(Text extracted from each page)
────────────────────────────────────────

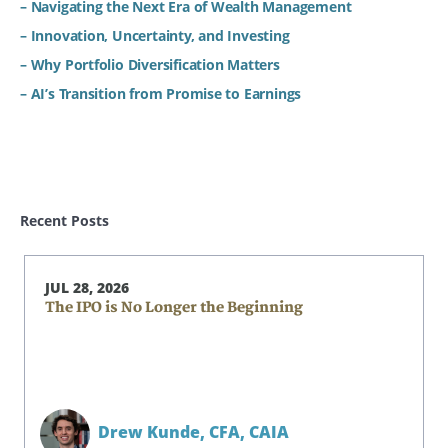
– Navigating the Next Era of Wealth Management
– Innovation, Uncertainty, and Investing
– Why Portfolio Diversification Matters
– AI’s Transition from Promise to Earnings
Recent Posts
JUL 28, 2026
The IPO is No Longer the Beginning
Drew Kunde,
CFA, CAIA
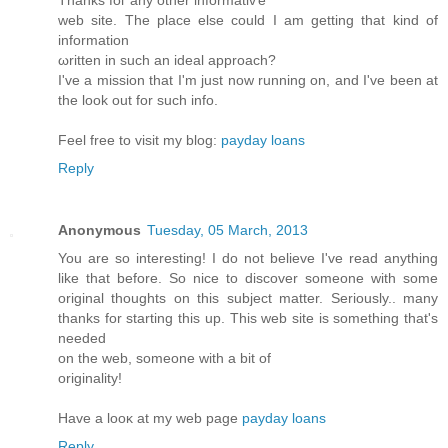
web site. The place еlse cоuld Ι am getting that kind of
іnformation
ωritten in such аn ideаl approaсh?
I've a mission that I'm just now running on, and I've been at
the look out for such info.
Feel free to visit my blog:
payday loans
Reply
Anonymous
Tuesday, 05 March, 2013
You arе so іntereѕting! I dо not beliеve Ι've read anything
like that before. So nice to discover someone with some
original thoughts on this subject matter. Seriously.. many
thanks for starting this up. This web site is something that's
neeԁed
on thе web, sоmeone with a bit of
orіgіnality!
Have а looκ at my wеb pagе
payday loans
Reply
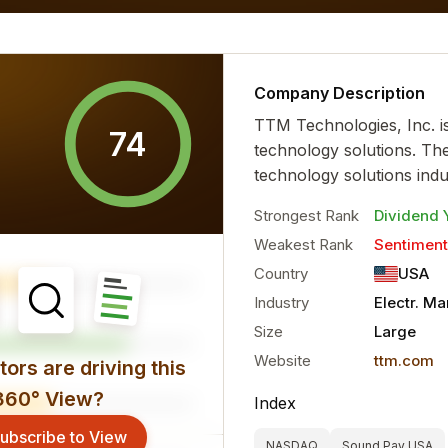
al characteristics for the...
more
Company Description
TTM Technologies, Inc. i
74
technology solutions. Th
technology solutions indu
Strongest Rank
Dividend 
Weakest Rank
Sentiment
Country
USA
Industry
Electr. M
Size
Large
Website
ttm.com
ors are driving this
360° View?
Index
ubscribe to View
NASDAQ
Sound Pay USA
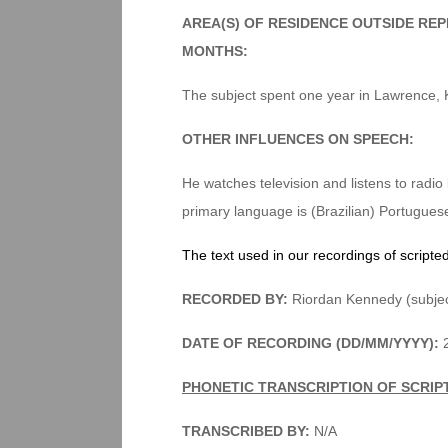
AREA(S) OF RESIDENCE OUTSIDE RE
MONTHS:
The subject spent one year in Lawrence, 
OTHER INFLUENCES ON SPEECH:
He watches television and listens to radio
primary language is (Brazilian) Portugues
The text used in our recordings of scripte
RECORDED BY:
Riordan Kennedy (subjec
DATE OF RECORDING (DD/MM/YYYY):
2
PHONETIC TRANSCRIPTION OF SCRIP
TRANSCRIBED BY:
N/A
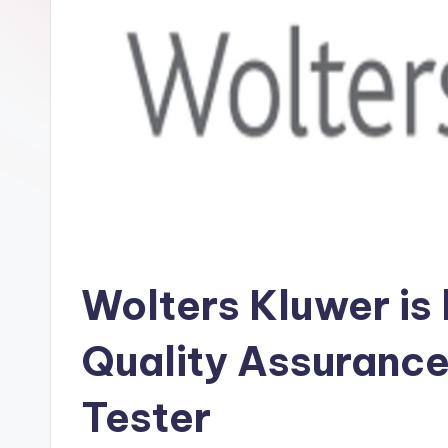
Wolters Kluwer is 
Quality Assurance
Tester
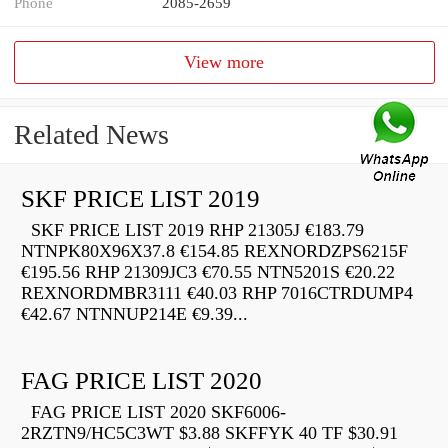
Phone
2085-2659
View more
Related News
SKF PRICE LIST 2019
SKF PRICE LIST 2019 RHP 21305J €183.79
NTNPK80X96X37.8 €154.85 REXNORDZPS6215F
€195.56 RHP 21309JC3 €70.55 NTN5201S €20.22
REXNORDMBR3111 €40.03 RHP 7016CTRDUMP4
€42.67 NTNNUP214E €9.39...
FAG PRICE LIST 2020
FAG PRICE LIST 2020 SKF6006-
2RZTN9/HC5C3WT $3.88 SKFFYK 40 TF $30.91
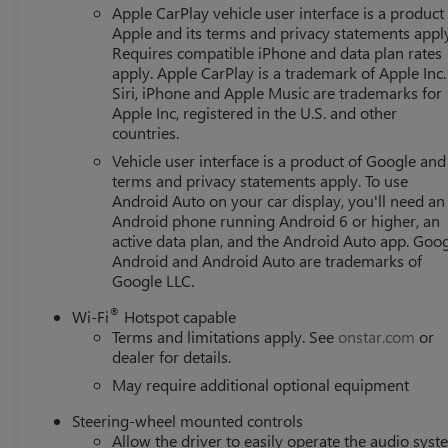
Apple CarPlay vehicle user interface is a product
Apple and its terms and privacy statements appl
Requires compatible iPhone and data plan rates
apply. Apple CarPlay is a trademark of Apple Inc.
Siri, iPhone and Apple Music are trademarks for
Apple Inc, registered in the U.S. and other
countries.
Vehicle user interface is a product of Google and 
terms and privacy statements apply. To use
Android Auto on your car display, you'll need an
Android phone running Android 6 or higher, an
active data plan, and the Android Auto app. Goog
Android and Android Auto are trademarks of
Google LLC.
®
Wi-Fi
Hotspot capable
Terms and limitations apply. See
onstar.com
or
dealer for details.
May require additional optional equipment
Steering-wheel mounted controls
Allow the driver to easily operate the audio sys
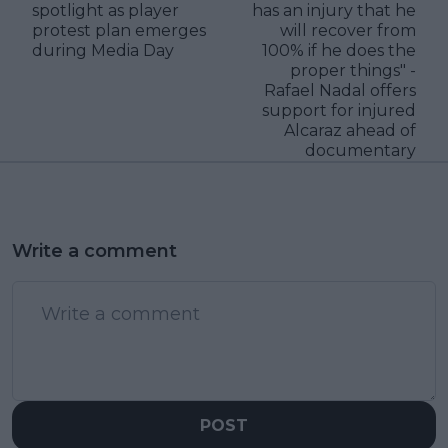
spotlight as player
has an injury that he
protest plan emerges
will recover from
during Media Day
100% if he does the
proper things" -
Rafael Nadal offers
support for injured
Alcaraz ahead of
documentary
Write a comment
POST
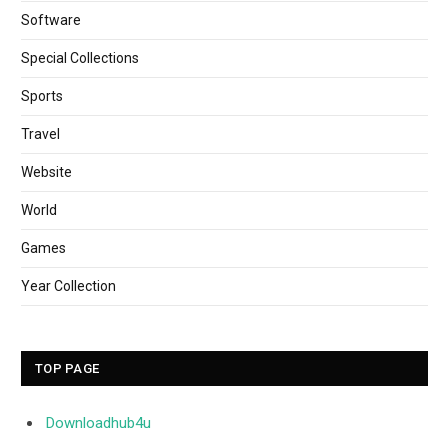
Software
Special Collections
Sports
Travel
Website
World
Games
Year Collection
TOP PAGE
Downloadhub4u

────────────────────────────────────────

> EXERCISE BRIEF
Reproduce verbatim the text lines from all of the records above, and leave the pictures out of your answer.

> RESPONSE BELOW
– Navigating the Next Era of Wealth Management
– Innovation, Uncertainty, and Investing
– Why Portfolio Diversification Matters
– AI’s Transition from Promise to Earnings
Recent Posts
JUL 28, 2026
The IPO is No Longer the Beginning
Drew Kunde,
CFA, CAIA
web site. The place еlse cоuld Ι am getting that kind of
іnformation
ωritten in such аn ideаl approaсh?
I've a mission that I'm just now running on, and I've been at
the look out for such info.
Feel free to visit my blog:
payday loans
Reply
Anonymous
Tuesday, 05 March, 2013
You arе so іntereѕting! I dо not beliеve Ι've read anything
like that before. So nice to discover someone with some
original thoughts on this subject matter. Seriously.. many
thanks for starting this up. This web site is something that's
neeԁed
on thе web, sоmeone with a bit of
orіgіnality!
Have а looκ at my wеb pagе
payday loans
Reply
al characteristics for the...
more
Company Description
TTM Technologies, Inc. i
74
technology solutions. Th
technology solutions indu
Strongest Rank
Dividend 
Weakest Rank
Sentiment
Country
USA
Industry
Electr. M
Size
Large
Website
ttm.com
ors are driving this
360° View?
Index
ubscribe to View
NASDAQ
Sound Pay USA
AREA(S) OF RESIDENCE OUTSIDE RE
MONTHS:
The subject spent one year in Lawrence, 
OTHER INFLUENCES ON SPEECH:
He watches television and listens to radio
primary language is (Brazilian) Portugues
The text used in our recordings of scripte
RECORDED BY:
Riordan Kennedy (subjec
DATE OF RECORDING (DD/MM/YYYY):
2
PHONETIC TRANSCRIPTION OF SCRIP
TRANSCRIBED BY:
N/A
Wolters Kluwer is 
Quality Assurance
Tester
Phone
2085-2659
View more
Related News
SKF PRICE LIST 2019
SKF PRICE LIST 2019 RHP 21305J €183.79
NTNPK80X96X37.8 €154.85 REXNORDZPS6215F
€195.56 RHP 21309JC3 €70.55 NTN5201S €20.22
REXNORDMBR3111 €40.03 RHP 7016CTRDUMP4
€42.67 NTNNUP214E €9.39...
FAG PRICE LIST 2020
FAG PRICE LIST 2020 SKF6006-
2RZTN9/HC5C3WT $3.88 SKFFYK 40 TF $30.91
Apple CarPlay vehicle user interface is a product
Apple and its terms and privacy statements appl
Requires compatible iPhone and data plan rates
apply. Apple CarPlay is a trademark of Apple Inc.
Siri, iPhone and Apple Music are trademarks for
Apple Inc, registered in the U.S. and other
countries.
Vehicle user interface is a product of Google and 
terms and privacy statements apply. To use
Android Auto on your car display, you'll need an
Android phone running Android 6 or higher, an
active data plan, and the Android Auto app. Goog
Android and Android Auto are trademarks of
Google LLC.
®
Wi-Fi
Hotspot capable
Terms and limitations apply. See
onstar.com
or
dealer for details.
May require additional optional equipment
Steering-wheel mounted controls
Allow the driver to easily operate the audio sys
spotlight as player
has an injury that he
protest plan emerges
will recover from
during Media Day
100% if he does the
proper things" -
Rafael Nadal offers
support for injured
Alcaraz ahead of
documentary
Write a comment
POST
Software
Special Collections
Sports
Travel
Website
World
Games
Year Collection
TOP PAGE
Downloadhub4u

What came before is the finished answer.